Written by Kenne Mwikya

As must be with all relationships of this kind, my love affair with bookstalls arose out of the rupture of obliviousness. It was also partly sustained by a different kind of obliviousness, though I will speak about this later. Soon after finishing high school and with time on my hands, I had taken to making trips to the city centre to meet with friends. Conviviality, with people who I had chosen for myself — not family or classmates I had been bundled up with in high school — had quickly become a point of respite from my isolating apprehension about my queerness.

I accompanied my friend Steve to look for old copies of Vogue, Elle or W magazines which fuelled his ravenous interest in fashion. I took the opportunity to buy myself past copies of the New Yorker and Harper’s for about 70 -100 shillings each. I’d read both within the week just in time for me and my friend’s next outing about town where we’d exchange the magazines, talk about what we’d read and make rounds looking for new material.

The first book I remember buying was a copy of Randy Shilts’ Conduct Unbecoming about gays and lesbians in the United States military. I bought it at a bookstall along Hakati Lane next to the bus station.
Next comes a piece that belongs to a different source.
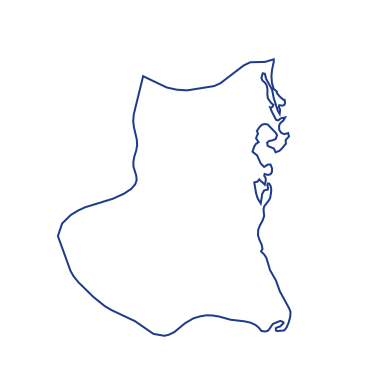 map outline of Phú Yên (orthographic projection), rotated 12°
{"feature_id": "VNM-482", "entity_name": "Phú Yên", "entity_type": "Province", "adm_level": 1, "iso_a3": "VNM", "parent_name": "Vietnam", "parent_adm1": "", "projection": "orthographic", "projection_center": [109.224, 13.226], "detail": "fine", "context": "isolated", "style": "outline", "palette": "blue", "viewbox_px": 384, "rotation_deg": 12, "n_neighbors": 0, "source": "natural_earth", "source_scale": "10m", "svg_char_len": 2567}
<svg xmlns="http://www.w3.org/2000/svg" viewBox="0 0 384 384"><g transform="rotate(12 192 192)"><path d="M244.3,45.2L244.9,47.4L244.9,56.0L245.6,62.1L247.5,68.7L250.4,74.1L254.2,76.2L254.4,77.6L258.0,80.4L262.0,82.7L263.4,82.6L264.5,85.5L264.3,87.5L262.7,88.7L259.3,89.0L259.3,91.1L260.6,92.4L261.1,93.3L261.5,97.4L259.0,94.7L252.3,82.9L249.1,75.3L241.0,65.9L238.7,61.2L236.5,61.2L236.2,66.2L237.8,68.4L240.4,69.7L242.8,72.0L244.3,75.4L245.6,81.5L246.8,84.7L250.7,88.3L253.5,89.9L253.1,91.7L252.0,93.2L250.9,93.0L253.0,96.3L259.3,104.0L261.5,104.0L262.7,102.3L263.8,101.4L267.6,99.7L266.6,102.8L264.0,106.4L263.4,109.1L264.4,113.1L267.0,115.6L270.3,116.2L273.8,114.4L275.3,117.5L272.8,121.7L273.8,125.2L270.8,130.9L268.9,133.6L265.5,135.8L263.1,132.5L256.5,131.2L255.2,128.2L256.7,126.1L259.9,124.8L262.8,122.8L263.4,118.8L261.6,116.7L252.0,110.2L249.1,110.4L246.7,111.4L244.7,114.1L242.8,118.8L244.5,121.4L243.7,123.8L243.6,126.4L246.8,129.4L244.5,131.7L243.4,134.8L242.8,140.0L248.0,142.6L253.2,149.7L257.3,152.5L260.6,149.3L263.1,148.8L265.5,152.5L266.0,156.0L265.0,158.4L262.7,159.5L259.3,159.3L259.3,161.2L260.8,162.6L261.6,164.4L261.8,166.7L261.6,169.7L260.1,168.6L256.7,166.8L255.2,165.6L253.8,168.4L253.2,168.5L250.9,169.7L255.1,180.3L257.7,184.8L261.6,188.9L261.1,179.2L262.2,175.5L265.6,173.9L265.5,172.0L264.2,169.6L264.4,167.9L265.7,167.7L267.6,169.7L268.8,172.4L269.4,175.3L269.7,181.6L269.0,184.0L265.6,191.1L265.6,194.2L267.6,200.6L266.9,205.6L265.4,210.4L264.6,215.3L265.6,220.7L268.1,225.0L271.0,228.9L272.8,233.0L271.9,235.8L275.8,238.3L278.3,240.8L284.6,252.2L292.6,261.2L298.5,270.8L311.2,285.6L313.3,288.9L314.0,293.8L313.7,299.6L312.7,304.8L311.2,308.0L309.9,308.6L304.5,310.2L303.0,310.1L302.2,307.9L303.8,306.5L306.0,305.3L307.1,303.9L307.8,302.7L308.8,301.4L308.4,300.3L305.2,299.7L298.8,304.0L297.9,305.6L296.0,310.4L294.7,312.3L292.2,313.3L289.6,313.4L289.0,313.6L285.2,310.6L281.9,308.9L276.3,307.6L270.1,307.6L256.5,308.9L244.0,308.2L237.7,308.5L231.8,309.6L225.6,312.0L219.4,315.5L212.6,321.7L203.9,332.6L199.4,336.2L194.9,338.4L183.8,338.8L163.1,330.2L138.0,324.3L130.7,321.9L117.4,315.2L99.8,304.0L93.6,299.0L89.5,294.3L70.0,263.0L71.5,249.8L78.2,239.7L84.2,234.0L90.7,229.1L115.9,215.1L125.8,207.8L131.9,201.6L134.8,196.4L135.4,192.0L134.1,187.7L129.5,179.4L128.4,174.9L128.2,169.4L128.8,163.1L128.6,157.6L127.0,151.9L121.8,140.9L119.8,135.1L118.9,128.3L120.1,88.9L145.5,95.0L155.7,95.1L166.1,93.6L191.6,83.8L197.1,79.8L216.2,57.5L222.0,53.0L236.5,49.5L243.5,45.7L244.3,45.2Z" fill="none" stroke="#1e3a8a" stroke-width="2"/></g></svg>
It cost me 500 shillings, quite expensive, but it had caught my attention in an unprecedented way as Steve and I hurried towards the city centre during one of our rounds.
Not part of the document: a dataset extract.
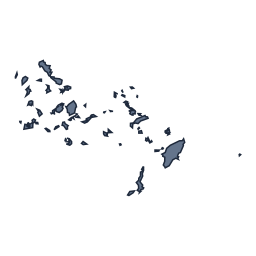 Notioy Aigaioy, Notio Aigaio, Greece
{"feature_id": "26713481B52894455575268", "entity_name": "Notioy Aigaioy", "entity_type": "district", "adm_level": 2, "iso_a3": "GRC", "parent_name": "Greece", "parent_adm1": "Notio Aigaio", "projection": "natural_earth1", "projection_center": [26.069, 36.671], "detail": "fine", "context": "isolated", "style": "filled", "palette": "slate", "viewbox_px": 256, "rotation_deg": 0, "n_neighbors": 0, "source": "geoboundaries", "source_scale": "gbopen_adm2", "svg_char_len": 5802}
<svg xmlns="http://www.w3.org/2000/svg" viewBox="0 0 256 256"><path d="M184.7,142.4L183.6,138.8L182.3,140.7L179.5,140.8L170.4,145.2L166.7,148.3L165.2,152.5L161.8,154.2L162.9,155.2L162.8,156.3L164.8,157.2L164.7,161.4L163.3,165.0L165.4,167.6L164.6,168.2L169.2,165.7L172.8,159.8L175.8,158.2L178.3,159.3L177.8,158.4L178.6,156.8L177.5,156.6L177.8,155.0L178.8,153.1L180.4,152.5L183.4,145.6L183.1,144.3L184.7,142.4ZM75.9,104.2L73.6,100.9L68.6,104.5L66.8,106.9L65.8,106.6L67.2,109.2L67.5,112.4L69.1,113.0L69.5,115.3L74.5,113.0L75.7,107.4L76.5,106.9L75.9,104.2ZM45.3,64.3L45.1,62.5L43.6,62.0L43.3,60.5L39.4,62.2L38.9,64.3L40.1,67.0L41.0,66.2L42.4,66.8L44.8,70.8L47.3,72.3L48.9,75.7L50.4,76.5L50.1,75.5L51.9,72.2L49.9,72.1L51.1,69.9L49.2,68.4L50.1,65.7L46.9,65.5L45.3,64.3ZM143.3,171.0L140.5,172.1L140.4,176.1L138.8,178.2L138.7,180.2L136.3,182.5L138.4,185.2L138.7,188.3L137.2,190.3L139.6,191.7L139.4,192.7L140.8,191.4L140.0,191.4L140.9,189.5L143.2,188.9L143.7,187.8L142.0,186.8L142.7,185.1L140.0,181.8L142.7,176.0L142.3,173.8L143.3,171.0ZM145.7,116.7L145.0,115.5L136.7,118.9L133.4,122.9L130.5,123.3L130.4,126.1L132.5,127.9L132.8,123.9L135.4,123.0L138.1,123.6L140.6,121.0L148.1,118.3L147.5,116.9L145.7,116.7ZM54.1,77.0L51.2,76.8L50.8,77.6L56.0,81.8L56.2,83.1L59.6,84.6L61.4,83.9L62.1,80.2L59.6,78.8L54.2,78.2L54.1,77.0ZM61.2,103.6L58.3,105.1L57.2,106.4L58.1,106.7L56.2,108.0L55.8,110.4L56.6,111.6L59.2,112.5L62.0,110.4L63.1,108.2L62.2,107.2L63.8,103.9L62.6,103.5L62.5,104.8L60.9,105.2L61.2,103.6ZM29.9,124.3L28.3,122.8L27.6,123.3L28.3,125.2L30.0,126.1L29.0,127.0L27.0,126.3L26.9,124.7L24.9,124.3L23.9,129.2L32.7,127.6L32.9,123.6L31.7,123.0L29.9,124.3ZM27.8,78.1L25.4,76.5L23.1,77.8L22.0,80.4L22.3,84.7L26.9,80.4L27.8,78.1ZM93.4,114.6L91.4,115.0L90.8,115.8L91.7,116.3L86.3,118.8L86.2,119.6L87.2,119.9L86.6,120.6L82.0,121.8L84.6,123.1L87.4,121.9L91.5,117.4L96.3,116.5L93.4,114.6ZM131.7,108.0L128.6,107.5L132.2,110.4L131.1,110.3L129.8,113.7L131.9,115.0L133.0,115.1L133.0,113.7L135.7,114.0L134.8,113.4L135.5,111.5L135.0,110.6L133.1,110.1L132.5,109.3L133.2,109.2L131.7,108.0ZM64.5,122.0L62.8,122.3L62.1,125.3L63.7,125.7L66.3,129.4L67.5,129.0L67.4,126.6L68.2,125.7L65.1,123.7L64.5,122.0ZM28.6,88.9L28.8,86.7L25.9,89.7L27.0,90.3L27.3,92.6L25.9,96.0L29.0,93.6L29.6,91.3L30.8,91.1L30.1,89.5L28.6,88.9ZM108.3,129.3L108.3,130.9L109.5,130.5L108.6,131.0L109.0,132.4L106.6,133.1L103.6,131.7L103.6,133.9L104.6,135.6L107.5,136.1L106.6,134.6L107.3,134.5L107.6,132.8L111.9,132.5L108.3,129.3ZM66.6,86.1L64.4,86.7L65.3,88.2L64.2,89.2L64.3,90.8L65.0,89.8L68.2,90.2L68.4,89.2L70.6,88.6L70.7,87.1L67.9,86.0L67.1,87.7L66.6,86.1ZM49.2,89.3L49.0,85.8L46.9,85.2L47.8,86.4L47.6,88.5L46.0,90.4L47.1,91.3L46.8,92.8L50.7,90.9L49.2,89.3ZM37.0,109.1L38.6,111.6L37.8,112.3L39.4,116.2L42.1,113.9L39.7,110.2L37.0,109.1ZM31.3,100.8L29.1,101.5L27.8,105.1L29.7,104.2L29.6,105.0L31.4,105.6L32.0,103.8L32.7,104.6L32.7,101.4L31.3,100.8ZM69.2,138.7L66.8,138.1L68.7,138.8L69.5,142.2L68.6,143.7L66.3,144.0L69.8,145.2L71.6,143.7L71.6,141.6L69.2,138.7ZM134.4,190.9L129.8,191.5L127.6,195.0L128.9,195.5L133.1,192.8L134.4,190.9ZM149.6,141.1L148.0,137.5L147.3,138.8L145.9,138.2L145.6,140.4L146.7,141.1L148.2,140.1L149.8,142.9L152.0,141.7L151.6,140.9L151.2,141.6L149.6,141.1ZM167.0,130.4L167.9,129.4L165.1,131.0L165.2,132.2L166.9,132.1L166.2,133.3L168.4,133.6L167.9,134.8L169.6,134.0L169.0,133.3L169.6,132.7L168.8,132.6L169.6,132.0L169.3,130.0L167.0,130.4ZM125.8,101.1L124.0,102.4L126.5,103.5L125.7,104.5L126.3,105.5L127.7,104.6L126.6,105.6L127.1,106.2L128.9,106.0L127.8,103.9L128.3,103.3L126.8,103.1L127.6,101.8L125.8,101.1ZM59.0,126.6L58.6,125.7L55.8,126.7L54.1,129.7L59.0,126.6ZM141.4,130.7L138.8,131.2L138.8,133.1L142.1,133.1L141.4,130.7ZM86.8,144.1L83.1,141.5L81.5,143.4L83.2,144.6L86.8,144.1ZM33.7,119.0L32.1,120.3L32.8,122.7L34.2,122.6L35.5,120.0L33.7,119.0ZM54.7,114.4L54.2,112.7L55.4,108.8L52.6,110.7L52.6,112.3L54.7,114.4ZM117.7,94.0L114.4,92.2L114.2,96.4L115.3,96.5L114.8,97.2L115.6,97.5L116.1,95.9L114.9,94.7L115.7,93.6L117.7,94.0ZM49.7,130.5L46.1,128.2L45.2,128.6L48.0,131.6L49.9,131.6L49.7,130.5ZM159.2,150.1L155.0,150.0L155.0,151.5L158.8,151.1L159.2,150.1ZM143.5,170.0L143.6,167.1L143.1,166.9L141.6,169.4L142.4,170.4L143.5,170.0ZM71.3,120.0L71.1,117.8L68.7,119.8L70.2,120.5L71.3,120.0ZM15.4,78.5L17.3,74.7L16.9,72.8L15.4,76.7L15.4,78.5ZM37.7,122.5L35.6,122.3L36.0,123.7L38.0,123.8L37.7,122.5ZM41.4,79.2L40.0,79.2L37.6,80.5L41.4,81.2L41.4,79.2ZM124.8,95.6L122.2,94.6L121.7,95.4L124.7,97.0L124.8,95.6ZM79.5,117.6L78.2,115.9L76.5,117.3L79.5,117.6ZM140.5,113.7L138.0,113.6L139.0,115.2L140.7,115.3L139.7,114.5L140.5,113.7ZM133.7,88.2L132.3,87.0L130.4,87.1L131.5,88.7L133.7,88.2ZM61.2,89.5L60.0,89.3L61.4,91.1L60.8,92.4L62.2,92.0L61.2,89.5ZM85.5,106.8L85.7,104.3L84.3,105.5L83.6,105.0L85.5,106.8ZM239.4,155.8L240.6,154.7L239.9,154.4L240.3,153.7L239.2,154.5L239.4,155.8ZM66.2,139.7L65.5,138.9L65.0,140.7L66.0,141.2L66.2,139.7ZM113.0,111.3L110.1,110.7L110.6,111.3L109.8,111.6L113.0,111.3ZM121.1,144.8L120.6,143.8L119.5,144.0L120.0,145.3L121.1,144.8ZM20.8,123.0L21.1,121.4L19.8,121.4L20.0,122.3L20.8,123.0ZM73.8,118.8L73.0,116.8L72.2,117.8L73.8,118.8ZM53.0,113.2L51.0,113.1L51.4,113.8L53.0,113.2ZM163.3,148.3L162.3,147.7L161.7,148.8L162.7,148.4L162.4,149.6L163.3,148.3ZM123.1,92.6L122.1,90.3L121.7,90.8L123.1,92.6ZM76.3,114.8L77.1,114.5L77.3,114.1L76.2,113.8L76.3,114.8ZM105.2,111.7L103.8,112.0L103.7,112.6L104.5,112.8L105.2,111.7ZM130.4,110.9L128.8,110.6L130.2,111.7L130.4,110.9ZM168.8,128.1L167.8,128.6L167.7,129.2L168.8,129.2L168.8,128.1ZM139.5,128.1L139.0,127.4L137.9,128.7L138.2,129.3L139.5,128.1ZM137.4,97.2L137.6,95.9L137.2,95.6L136.8,96.9L137.4,97.2ZM75.0,116.4L76.1,115.0L74.3,116.3L75.0,116.4ZM68.5,141.3L67.5,141.8L68.3,141.9L68.5,141.3ZM62.8,92.3L63.2,91.5L62.8,90.3L62.7,90.7L62.8,92.3Z" fill="#64748b" stroke="#1e293b" stroke-width="1.5"/></svg>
I did not have enough money at the time and made a deposit in order to collect the book when I’d be in town next. I remember being marvelled by how new and crisp it was: no stains, no yellowing of the pages. It was hardcover with the words “gay” and “lesbian” emblazoned defiantly in silver on the cover. I also remember this event as one which marked my own sense of courage by making a claim to a stranger (the book seller) that I had an interest in homosexuality.

The book itself wasn’t good; nothing about the global devastation brought about by the US military or the links to be made about a militaristic masculine culture and its effect upon women and queers. If anything, Conduct Unbecoming has been instrumental only in giving me a feel of what radical queer activists based in the US mean when they refuse to welcome the repeal of “Don’t Ask, Don’t Tell” as a victory.

And so the sense of obliviousness about the existence of books I’d be interested in being sold day in day out was ruptured and replaced by a keen interest in finding books I didn’t think were available to me in Kenya’s public spaces. I haven’t bought anything else from the Hakati Lane bookstall, the Shilts’ book seems to be a neat anomaly in a collection of higher-ed texts on accounting, computing, clinical psychology and Grey’s Anatomy. The other series of books the stall had to offer, serialized romance novels, were no good for my decidedly snobbish tastes. Who could expect me to settle down to a Harlequin “novel” after ruminating over gay military history, after glossing over some of the most critical and influential magazines America had to offer?

For a brief six month period before attending university in September 2011, I continued my habit of buying and reading as many copies of Harper’s and the New Yorker as I could but inside me was a yearning for much more than the ten thousand word essay. It was about this time that Steve and I visited the famed Prestige Bookshop along Mama Ngina St only to be run out of the shop by how expensive a copy of the Communist Manifesto or Chomsky’s Manufacturing Consent was.

To unemployed non-elite kids on a stipend precisely divided between bus fare, lunch money and “savings” for the luxury of a copy of a magazine months past due, spending Sh. 1600 for a book seemed, though justifiable, way beyond our means. In hindsight, I think I instinctively chose not to buy any books until I was in university and the sad thing now is that I can’t read as many books as I want to while still attending to a strict regimen of  Kafka’s sawdust* vital to my success as an undergraduate law student.

* Kafka is quoted stating that “reading the law is like eating sawdust.”